++++ Texto para leitura ++++
O Ministério da Saúde (MINSA)
garantiu recentemente que "houve transparência no processo de
correção". Mas as queixas avolumam-se. Esta é a fase de reclamações. No
entanto, a página online para as submeter não funciona há uma semana, sem
justificação aparente.
Uma das candidatas que prestou o
concurso, pede o anonimato, mas afirmou que considera a situação
"bizarra".
"O senhor dos recursos
humanos disse que houve transparência na correção dos testes de aptidão ao
MINSA, e que quem passou, passou e quem não passou, paciência. Nós, enquanto
candidatos, nos recusamos aceitar que houve transparência naquilo que foram os
testes de aptidão. [...] Sabemos todos que as reclamações vão até ao dia 30
deste mês e até hoje não se voltaram a pronunciar", afirmou a jovem
médica.
A situação é tanto mais
problemática numa altura em que o país luta contra a pandemia da Covid-19. Em
Angola, são 27 casos confirmados e mais de 2 mil infetados sob suspeita,
segundo balanço divulgado pelo MINSA na quarta-feira (29.04). Os jovens médicos
querem ajudar, mas o Ministério da Saúde não está a facilitar, comentou outra
candidata, que também pede o anonimato.
"O MINSA não está a dar
oportunidades aos profissionais de saúde angolanos, que estão dispostos a
ajudar o país no que for necessário", relatou a candidata.
O secretário-geral do Sindicato
do Médicos de Angola, Adriano Manuel, também critica a forma como decorreu o
concurso público. E pede ao Governo que dê emprego a todos os jovens
candidatos.
"Não se justifica, depois
destes serem formados, depois de o Governo gastar muito dinheiro na formação,
não empregar estes médicos. Isso é que não concordamos e vamos continuar a
lutar para que todo o mundo entre", afirmou o secretário-geral do
sindicato.
A reportagem da DW contatou o
Ministério da Saúde para obter informações sobre o concurso e as reclamações
dos candidatos, mas não obteve uma reação.
Desembarque de médicos cubanos
Entretanto, este mês, chegaram ao
país 244
médicos cubanos, que vão trabalhar nos 164 municípios de Angola. A vinda
dos médicos gerou polémica na sociedade, uma vez que há muitos técnicos de
saúde angolanos no desemprego.
++++ Dados fornecidos ++++
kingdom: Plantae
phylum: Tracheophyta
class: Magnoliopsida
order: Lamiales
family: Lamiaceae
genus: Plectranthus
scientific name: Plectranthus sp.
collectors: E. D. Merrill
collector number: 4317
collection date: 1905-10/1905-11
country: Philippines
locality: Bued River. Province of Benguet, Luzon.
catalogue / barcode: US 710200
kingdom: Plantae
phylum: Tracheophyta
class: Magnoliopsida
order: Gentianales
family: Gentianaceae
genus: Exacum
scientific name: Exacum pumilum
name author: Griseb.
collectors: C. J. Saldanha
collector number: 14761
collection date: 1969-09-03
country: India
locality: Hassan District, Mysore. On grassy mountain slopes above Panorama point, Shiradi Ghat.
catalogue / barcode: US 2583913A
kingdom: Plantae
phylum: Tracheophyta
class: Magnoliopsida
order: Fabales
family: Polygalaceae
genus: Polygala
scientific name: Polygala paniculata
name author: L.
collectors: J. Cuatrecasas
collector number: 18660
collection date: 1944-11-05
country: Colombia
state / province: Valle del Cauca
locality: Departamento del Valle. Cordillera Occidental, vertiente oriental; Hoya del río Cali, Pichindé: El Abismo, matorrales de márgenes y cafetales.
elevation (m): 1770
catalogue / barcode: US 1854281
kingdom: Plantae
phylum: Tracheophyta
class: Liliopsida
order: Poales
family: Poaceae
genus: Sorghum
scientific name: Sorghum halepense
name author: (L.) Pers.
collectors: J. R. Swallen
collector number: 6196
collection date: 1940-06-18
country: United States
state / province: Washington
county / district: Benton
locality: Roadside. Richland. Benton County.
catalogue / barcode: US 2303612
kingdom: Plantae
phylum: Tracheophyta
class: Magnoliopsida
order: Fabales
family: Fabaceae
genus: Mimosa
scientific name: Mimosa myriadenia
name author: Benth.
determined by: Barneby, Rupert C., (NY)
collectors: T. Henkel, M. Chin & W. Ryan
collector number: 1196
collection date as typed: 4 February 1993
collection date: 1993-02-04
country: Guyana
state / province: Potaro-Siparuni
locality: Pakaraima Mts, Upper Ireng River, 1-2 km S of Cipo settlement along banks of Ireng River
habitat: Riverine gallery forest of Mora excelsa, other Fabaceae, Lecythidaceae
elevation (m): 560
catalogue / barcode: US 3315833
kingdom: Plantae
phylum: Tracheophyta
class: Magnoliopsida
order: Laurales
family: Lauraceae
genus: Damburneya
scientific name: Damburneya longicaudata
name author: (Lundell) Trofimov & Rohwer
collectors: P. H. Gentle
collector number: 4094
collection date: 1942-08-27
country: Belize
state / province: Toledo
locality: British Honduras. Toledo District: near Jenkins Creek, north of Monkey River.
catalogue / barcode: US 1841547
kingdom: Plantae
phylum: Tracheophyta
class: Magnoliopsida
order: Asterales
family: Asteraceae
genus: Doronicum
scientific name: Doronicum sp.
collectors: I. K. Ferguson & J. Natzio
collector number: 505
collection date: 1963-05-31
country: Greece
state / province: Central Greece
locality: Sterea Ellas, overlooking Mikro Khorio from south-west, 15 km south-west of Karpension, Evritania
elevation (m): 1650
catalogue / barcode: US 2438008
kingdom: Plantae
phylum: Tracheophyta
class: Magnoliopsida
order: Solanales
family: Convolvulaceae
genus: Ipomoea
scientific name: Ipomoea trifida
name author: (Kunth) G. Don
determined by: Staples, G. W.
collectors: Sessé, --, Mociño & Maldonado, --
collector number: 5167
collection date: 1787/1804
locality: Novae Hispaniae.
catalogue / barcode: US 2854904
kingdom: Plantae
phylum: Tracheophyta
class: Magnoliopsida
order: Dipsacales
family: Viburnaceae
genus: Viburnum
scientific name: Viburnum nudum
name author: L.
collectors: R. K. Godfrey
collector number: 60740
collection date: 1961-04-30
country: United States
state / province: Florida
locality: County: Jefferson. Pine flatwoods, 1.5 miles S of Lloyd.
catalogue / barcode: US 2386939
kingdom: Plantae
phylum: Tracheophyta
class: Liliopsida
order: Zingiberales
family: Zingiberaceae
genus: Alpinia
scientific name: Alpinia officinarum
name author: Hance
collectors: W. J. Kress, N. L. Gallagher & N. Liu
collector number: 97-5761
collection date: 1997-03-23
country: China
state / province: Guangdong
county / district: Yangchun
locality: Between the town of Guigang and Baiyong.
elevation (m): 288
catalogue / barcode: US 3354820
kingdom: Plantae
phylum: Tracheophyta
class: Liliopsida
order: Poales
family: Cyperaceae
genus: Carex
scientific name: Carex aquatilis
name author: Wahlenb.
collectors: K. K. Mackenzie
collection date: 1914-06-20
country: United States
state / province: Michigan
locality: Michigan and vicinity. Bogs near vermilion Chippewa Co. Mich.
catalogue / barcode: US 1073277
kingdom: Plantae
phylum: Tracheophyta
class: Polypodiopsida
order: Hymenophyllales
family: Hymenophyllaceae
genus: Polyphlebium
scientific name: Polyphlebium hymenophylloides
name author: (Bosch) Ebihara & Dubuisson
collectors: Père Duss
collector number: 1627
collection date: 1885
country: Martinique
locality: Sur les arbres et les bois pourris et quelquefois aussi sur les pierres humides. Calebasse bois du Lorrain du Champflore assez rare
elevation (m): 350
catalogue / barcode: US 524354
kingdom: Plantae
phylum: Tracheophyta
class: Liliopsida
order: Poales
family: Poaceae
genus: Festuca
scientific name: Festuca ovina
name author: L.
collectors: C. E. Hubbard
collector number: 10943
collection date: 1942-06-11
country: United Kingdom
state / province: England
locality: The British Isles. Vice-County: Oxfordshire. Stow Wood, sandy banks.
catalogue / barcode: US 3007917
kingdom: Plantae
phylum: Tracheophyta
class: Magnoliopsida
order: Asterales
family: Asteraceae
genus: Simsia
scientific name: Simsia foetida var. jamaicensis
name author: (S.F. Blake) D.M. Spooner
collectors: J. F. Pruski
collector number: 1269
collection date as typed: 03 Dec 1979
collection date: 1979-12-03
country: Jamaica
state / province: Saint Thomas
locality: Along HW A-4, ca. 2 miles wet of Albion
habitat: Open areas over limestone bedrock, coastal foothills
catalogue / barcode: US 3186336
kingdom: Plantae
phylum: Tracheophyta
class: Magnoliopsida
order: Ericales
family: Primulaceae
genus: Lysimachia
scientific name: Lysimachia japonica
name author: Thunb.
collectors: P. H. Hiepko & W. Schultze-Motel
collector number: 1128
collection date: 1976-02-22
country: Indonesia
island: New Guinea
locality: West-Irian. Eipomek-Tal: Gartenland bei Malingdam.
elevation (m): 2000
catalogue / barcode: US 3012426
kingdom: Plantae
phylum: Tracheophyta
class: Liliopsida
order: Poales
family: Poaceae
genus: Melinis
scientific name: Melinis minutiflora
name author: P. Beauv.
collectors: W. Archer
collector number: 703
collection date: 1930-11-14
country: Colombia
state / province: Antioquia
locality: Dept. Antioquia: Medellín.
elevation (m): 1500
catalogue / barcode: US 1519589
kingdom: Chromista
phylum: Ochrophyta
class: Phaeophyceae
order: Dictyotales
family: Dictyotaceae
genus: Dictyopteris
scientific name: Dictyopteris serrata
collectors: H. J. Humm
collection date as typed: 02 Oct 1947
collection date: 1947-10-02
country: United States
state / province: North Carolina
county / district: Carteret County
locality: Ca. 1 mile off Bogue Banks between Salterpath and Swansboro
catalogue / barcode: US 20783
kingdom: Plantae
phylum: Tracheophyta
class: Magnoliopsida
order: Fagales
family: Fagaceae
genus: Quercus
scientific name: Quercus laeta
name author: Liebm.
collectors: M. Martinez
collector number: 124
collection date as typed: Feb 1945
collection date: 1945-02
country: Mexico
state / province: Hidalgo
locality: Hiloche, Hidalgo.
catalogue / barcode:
++++
* [Objetivo do exercício]:
Reproduza fielmente, a partir do texto sobre o concurso do Ministério da Saúde, o trecho que vai de "A situação é" até "pede o anonimato.". As entradas constituem material à parte, sem relação com o texto.

* [Resposta escrita]:
A situação é tanto mais
problemática numa altura em que o país luta contra a pandemia da Covid-19. Em
Angola, são 27 casos confirmados e mais de 2 mil infetados sob suspeita,
segundo balanço divulgado pelo MINSA na quarta-feira (29.04). Os jovens médicos
querem ajudar, mas o Ministério da Saúde não está a facilitar, comentou outra
candidata, que também pede o anonimato.